* [Task details]
Your output is one number, the count of lines in the listing below that hold the word "Auto".

Material supplied START

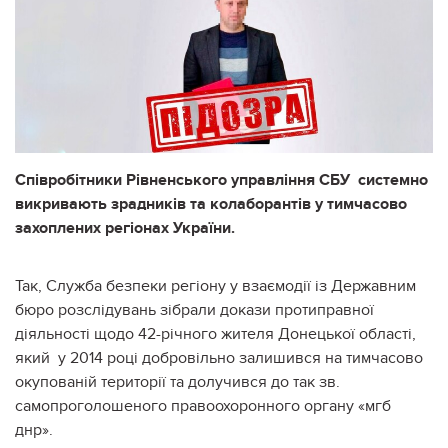
Співробітники Рівненського управління СБУ системно
викривають зрадників та колаборантів у тимчасово
захоплених регіонах України.
Так, Служба безпеки регіону у взаємодії із Державним
бюро розслідувань зібрали докази протиправної
діяльності щодо 42-річного жителя Донецької області,
який
у 2014 році добровільно залишився на тимчасово
окупованій території та долучився до так зв.
самопроголошеного правоохоронного органу «мгб
днр».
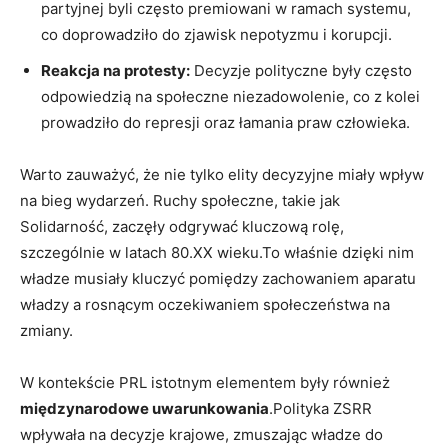
partyjnej byli często premiowani w ramach systemu,
co doprowadziło do zjawisk nepotyzmu i korupcji.
Reakcja na protesty:
Decyzje polityczne były często
odpowiedzią na społeczne niezadowolenie, co z kolei
prowadziło do represji oraz łamania praw człowieka.
Warto zauważyć, że nie tylko elity decyzyjne miały wpływ
na bieg wydarzeń. Ruchy społeczne, takie jak
Solidarność, zaczęły odgrywać kluczową rolę,
szczególnie w latach 80.XX wieku.To właśnie dzięki nim
władze musiały kluczyć pomiędzy zachowaniem aparatu
władzy a rosnącym oczekiwaniem społeczeństwa na
zmiany.
W kontekście PRL istotnym elementem były również
międzynarodowe uwarunkowania
.Polityka ZSRR
wpływała na decyzje krajowe, zmuszając władze do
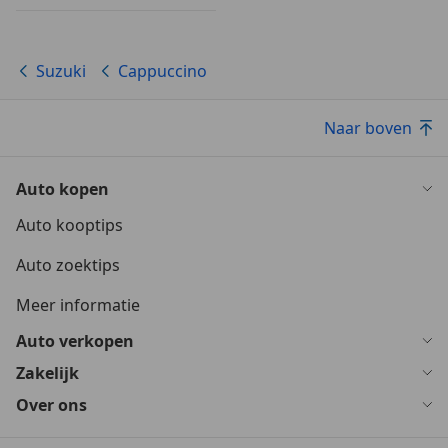
Suzuki
Cappuccino
Naar boven
Auto kopen
Auto kooptips
Auto zoektips
Meer informatie
Auto verkopen
Zakelijk
Over ons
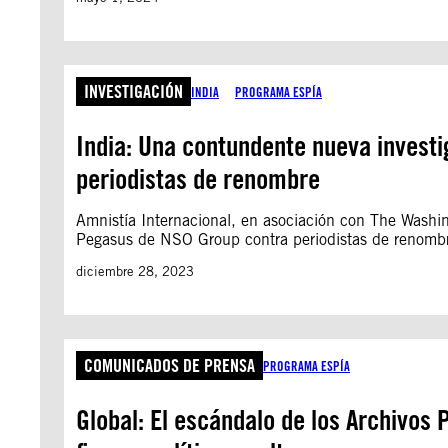
INVESTIGACIÓN
INDIA
PROGRAMA ESPÍA
India: Una contundente nueva investi
periodistas de renombre
Amnistía Internacional, en asociación con The Washin
Pegasus de NSO Group contra periodistas de renombre
diciembre 28, 2023
COMUNICADOS DE PRENSA
PROGRAMA ESPÍA
Global: El escándalo de los Archivos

Material supplied END

* [Finished task]
4